Nutzer glaubten, mit echten Dealern zu spielen
Der Spielehersteller hatte im Rahmen einer Studie vorrübergehend menschliche Dealer im Livestream mit digitalen Nachbildungen ersetzt. Getestet werden sollte, wie die Spieler auf diese Veränderungen reagieren würden.
Überraschenderweise bemerkten die meisten Studienteilnehmer den kurzzeitigen Austausch nicht. Nur 30 Prozent erkannten den Unterschied.
Was heißt das für die Zukunft des Live Casinos?
Dies wirft die Frage auf, ob sich Softwareproduzenten in Zukunft dagegen entscheiden werden, echte Kartengeber live in ihre Spiele einzubinden. Viele große Hersteller beschäftigen professionell ausgebildete Dealer und Croupiers, die täglich Hunderte von Live-Streams betreuen. Die größten Unternehmen betreiben sogar teilweise eigene Studios.

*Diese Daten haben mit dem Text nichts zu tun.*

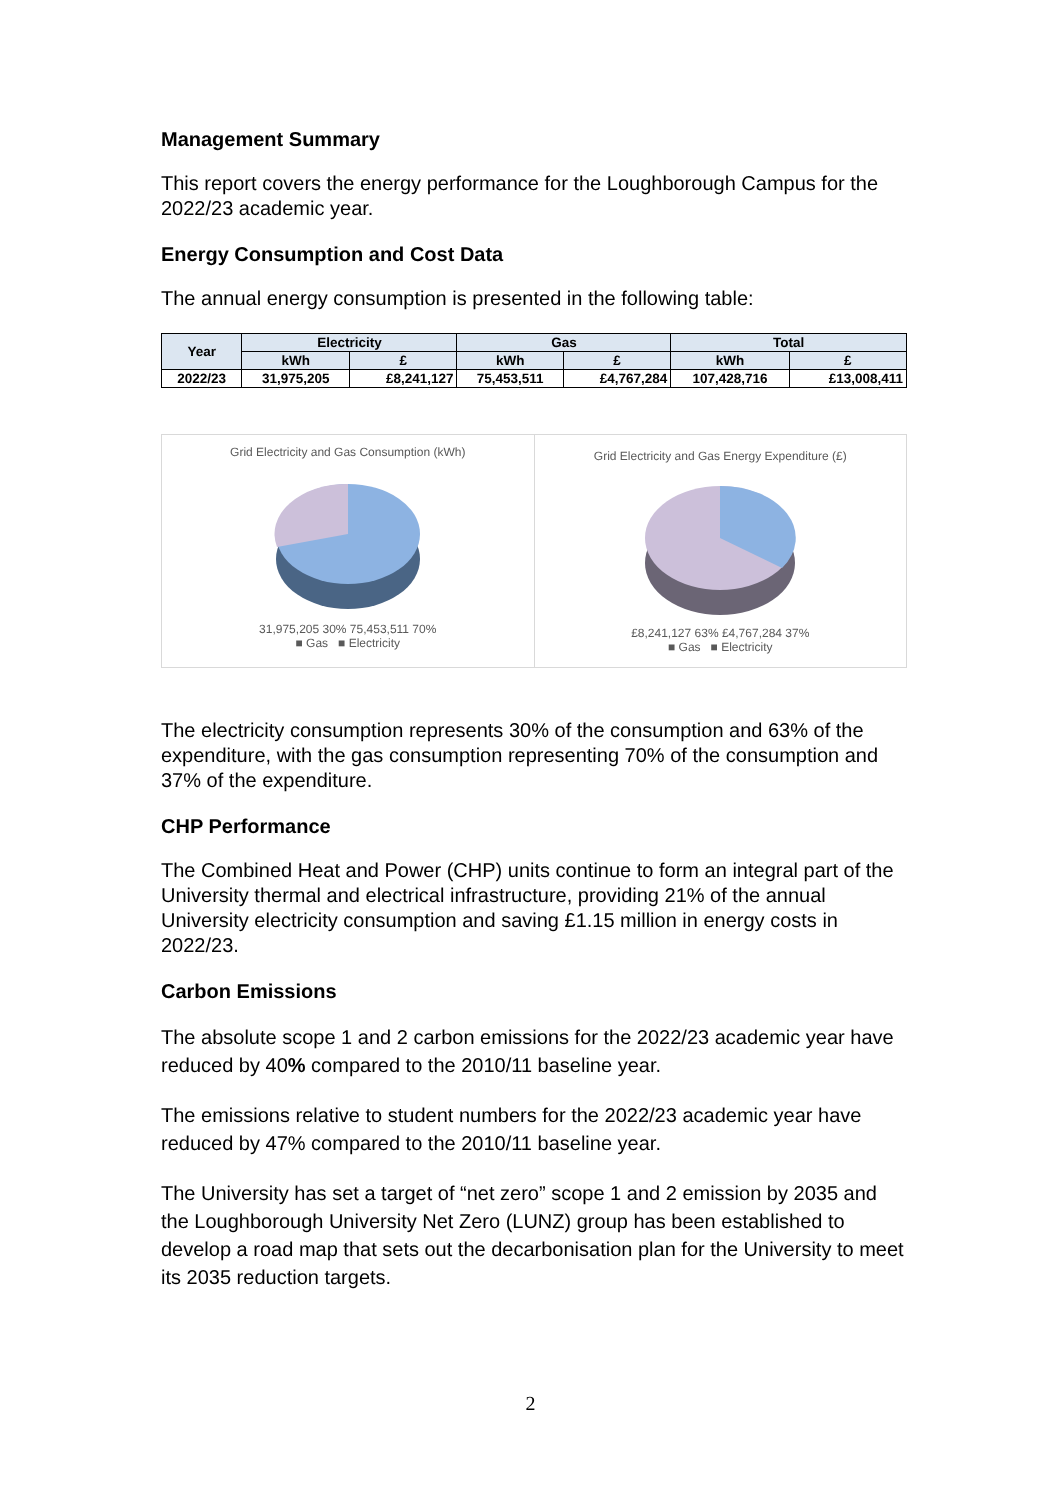Management Summary
This report covers the energy performance for the Loughborough Campus for the 2022/23 academic year.
Energy Consumption and Cost Data
The annual energy consumption is presented in the following table:
| Year | Electricity | | Gas | | Total | |
| --- | --- | --- | --- | --- | --- | --- |
| | kWh | £ | kWh | £ | kWh | £ |
| 2022/23 | 31,975,205 | £8,241,127 | 75,453,511 | £4,767,284 | 107,428,716 | £13,008,411 |
Grid Electricity and Gas Consumption (kWh)
31,975,205 30% 75,453,511 70%
■ Gas ■ Electricity
Grid Electricity and Gas Energy Expenditure (£)
£8,241,127 63% £4,767,284 37%
■ Gas ■ Electricity
The electricity consumption represents 30% of the consumption and 63% of the expenditure, with the gas consumption representing 70% of the consumption and 37% of the expenditure.
CHP Performance
The Combined Heat and Power (CHP) units continue to form an integral part of the University thermal and electrical infrastructure, providing 21% of the annual University electricity consumption and saving £1.15 million in energy costs in 2022/23.
Carbon Emissions
The absolute scope 1 and 2 carbon emissions for the 2022/23 academic year have reduced by 40% compared to the 2010/11 baseline year.
The emissions relative to student numbers for the 2022/23 academic year have reduced by 47% compared to the 2010/11 baseline year.
The University has set a target of “net zero” scope 1 and 2 emission by 2035 and the Loughborough University Net Zero (LUNZ) group has been established to develop a road map that sets out the decarbonisation plan for the University to meet its 2035 reduction targets.
2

Für Nutzer bietet dies ein authentisches Casinoerlebnis: Nicht nur spielen sie, wie in der Spielbank, mit echten Menschen, sie können sogar häufig direkt mit den Dealern im Chat kommunizieren – etwas, das diese Art von Spiel in Online Casinos bisher einzigartig gemacht hat.
Exorbitante Produktionskosten langfristig senken
Wie Nutzer die Verwendung von KI bei Spielen, die vorgeben live abzulaufen, aufnehmen würden, bleibt offen. Für Spieleentwickler könnte ein solcher Schritt aber eine Möglichkeit darstellen, teure Produktionskosten zu senken.
Laut dem Hersteller Juego Studios fallen die Kosten für die Produktion eines Live-Spiels erheblich höher aus als für klassische Tischspiele.
Während einfache, virtuelle Tischspiele etwa $15.000 kosten würden, liegen die Ausgaben für ein Live Casino Spiel oft bei mehr als $200.000, erklärt das Unternehmen auf seiner Website.
Live Casino Spiele gehören zu den beliebtesten Casinospielen überhaupt. Eine Veränderung könnte eine Reaktion der Spielergemeinschaft hervorrufen.